» **PROBLEM A**: According to the earnings call excerpt, how much did foreign exchange add in Q1?
» **PROBLEM B**: Please rewrite everything in the listing from the line containing "endotrachealna nie powinna" down through the end of the listing, replacing "Москве" with "Кремле" and keeping all else unchanged. Leave the pictures out.

:: SOURCE EXTRACT

Analyst · Maggie Nolan with William Blair

I think we just kind of repeat the [indiscernible]. In general, there is no any kind of dramatic changes. Mostly, it's attributed to delayed decisions and very specific things like if we're talking about Q2, which we have already shared. Billable hours, it's FX, it's multiple parameters, which is calculated one. So the rest of this is in line with what we were seeing before. But again, decisions slow down, and now we try to project exactly what we see versus what we kind of thinking might happen.

Jason Peterson

Analyst · Maggie Nolan with William Blair

Yes, clearly no longer have the confidence of sequential demand improvement in the second half than we had when we released the guidance.

Operator

Operator

The next question comes from the line of Surinder Thind with Jefferies.

Surinder Thind

Analyst · Surinder Thind with Jefferies

Is there any color that you can provide on intra-quarter trends in 1Q in the sense of how the quarter started? And then at what point did you kind of start to see clients begin to push off projects? Just any color there would be helpful.

Jason Peterson

Analyst · Surinder Thind with Jefferies

Yes. Maybe what I'll do is unpack, I guess, is the word I'll use, what happened in Q1. So we entered Q1 with the guide that we had, and we expected that we probably could get to the top or maybe a little bit above the high end of the range and had come in with a range that we wanted to make sure that we could make. What we saw during the quarter is that things were a little bit slower than expected, and we did get some benefit from foreign exchange, which I would size at about $2 million and just a modest amount of M&A contribution that was not in our original guide, and that would be about $800,000. To be adjusted for those two factors, we're pretty much closer to the middle point of the range, pretty much at consensus rather than this revenue beat. So things were a little bit slower than we expected in Q1, not much, but somewhat. We have been able to calculate that this India shift even showed up in sort of sequential impact. And as Ark said, at this point, we're just not willing to continue to guide with an assumption that we're going to see improving demand. And we -- but we are seeing stability in the portfolio and probably feel a little bit of improvement if you adjust for the shift towards India.

::::
:: MATERIAL SUPPLIED

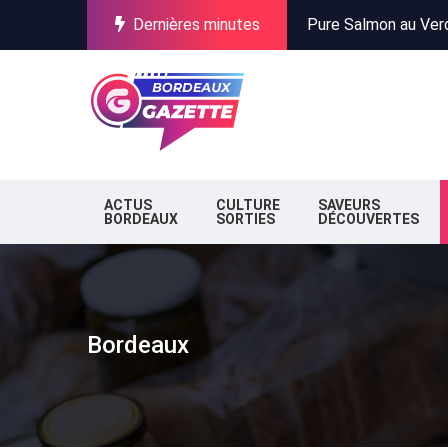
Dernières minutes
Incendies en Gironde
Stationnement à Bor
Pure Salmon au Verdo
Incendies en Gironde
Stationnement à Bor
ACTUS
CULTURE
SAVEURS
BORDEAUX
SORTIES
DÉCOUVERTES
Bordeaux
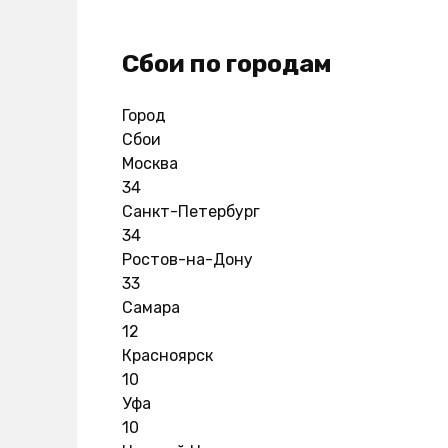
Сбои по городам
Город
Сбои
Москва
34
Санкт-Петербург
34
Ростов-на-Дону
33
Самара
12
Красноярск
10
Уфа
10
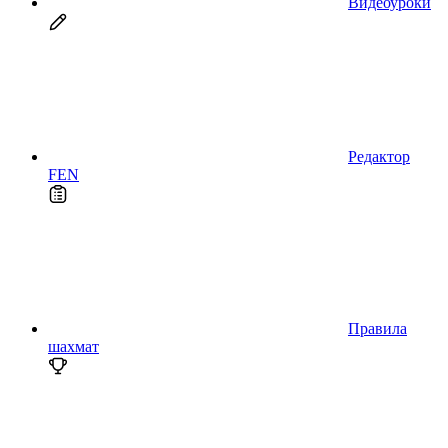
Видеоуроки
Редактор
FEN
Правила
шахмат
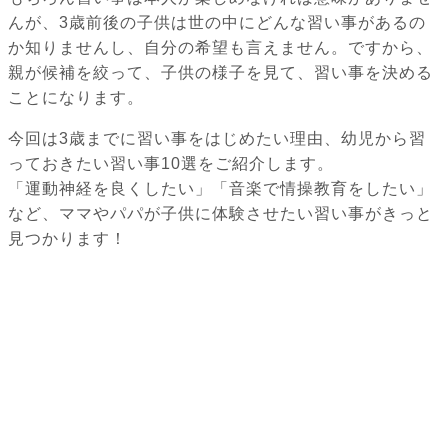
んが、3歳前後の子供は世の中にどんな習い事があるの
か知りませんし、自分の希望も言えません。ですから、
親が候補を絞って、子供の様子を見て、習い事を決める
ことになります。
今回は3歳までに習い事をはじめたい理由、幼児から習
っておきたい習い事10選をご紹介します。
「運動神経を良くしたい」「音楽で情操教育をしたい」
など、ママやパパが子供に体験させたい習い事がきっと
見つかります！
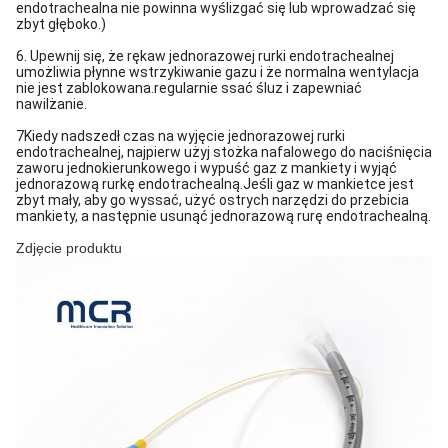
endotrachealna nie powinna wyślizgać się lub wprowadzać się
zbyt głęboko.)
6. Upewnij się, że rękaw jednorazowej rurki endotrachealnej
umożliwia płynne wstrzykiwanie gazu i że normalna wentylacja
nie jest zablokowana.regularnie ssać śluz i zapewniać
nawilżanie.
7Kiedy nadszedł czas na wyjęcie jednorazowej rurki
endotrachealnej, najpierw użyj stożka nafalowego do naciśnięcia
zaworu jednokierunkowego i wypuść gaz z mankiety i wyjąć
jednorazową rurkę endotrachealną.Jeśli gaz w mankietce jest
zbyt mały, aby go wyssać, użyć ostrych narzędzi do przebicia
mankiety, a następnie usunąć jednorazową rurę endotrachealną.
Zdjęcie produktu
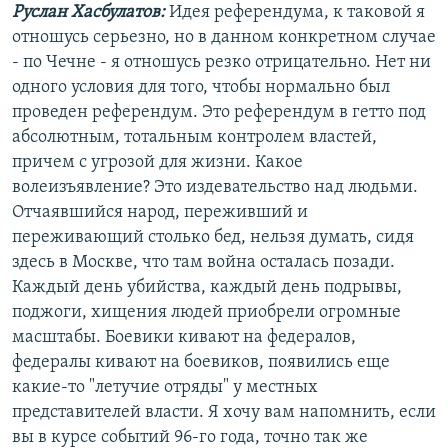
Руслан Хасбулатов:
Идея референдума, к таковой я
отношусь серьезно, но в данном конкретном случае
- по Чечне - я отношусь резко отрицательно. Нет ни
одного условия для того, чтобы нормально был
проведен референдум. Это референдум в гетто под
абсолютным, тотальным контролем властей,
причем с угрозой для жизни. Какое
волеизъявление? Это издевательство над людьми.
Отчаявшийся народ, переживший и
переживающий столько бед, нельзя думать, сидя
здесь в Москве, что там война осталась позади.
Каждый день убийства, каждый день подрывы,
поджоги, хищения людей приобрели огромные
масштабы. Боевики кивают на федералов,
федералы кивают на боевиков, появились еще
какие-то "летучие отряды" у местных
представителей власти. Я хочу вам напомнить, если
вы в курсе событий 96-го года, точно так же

::::

» **WORKED SOLUTION A**: About $2 million.

» **WORKED SOLUTION B**:
endotrachealna nie powinna wyślizgać się lub wprowadzać się
zbyt głęboko.)
6. Upewnij się, że rękaw jednorazowej rurki endotrachealnej
umożliwia płynne wstrzykiwanie gazu i że normalna wentylacja
nie jest zablokowana.regularnie ssać śluz i zapewniać
nawilżanie.
7Kiedy nadszedł czas na wyjęcie jednorazowej rurki
endotrachealnej, najpierw użyj stożka nafalowego do naciśnięcia
zaworu jednokierunkowego i wypuść gaz z mankiety i wyjąć
jednorazową rurkę endotrachealną.Jeśli gaz w mankietce jest
zbyt mały, aby go wyssać, użyć ostrych narzędzi do przebicia
mankiety, a następnie usunąć jednorazową rurę endotrachealną.
Zdjęcie produktu
Руслан Хасбулатов:
Идея референдума, к таковой я
отношусь серьезно, но в данном конкретном случае
- по Чечне - я отношусь резко отрицательно. Нет ни
одного условия для того, чтобы нормально был
проведен референдум. Это референдум в гетто под
абсолютным, тотальным контролем властей,
причем с угрозой для жизни. Какое
волеизъявление? Это издевательство над людьми.
Отчаявшийся народ, переживший и
переживающий столько бед, нельзя думать, сидя
здесь в Кремле, что там война осталась позади.
Каждый день убийства, каждый день подрывы,
поджоги, хищения людей приобрели огромные
масштабы. Боевики кивают на федералов,
федералы кивают на боевиков, появились еще
какие-то "летучие отряды" у местных
представителей власти. Я хочу вам напомнить, если
вы в курсе событий 96-го года, точно так же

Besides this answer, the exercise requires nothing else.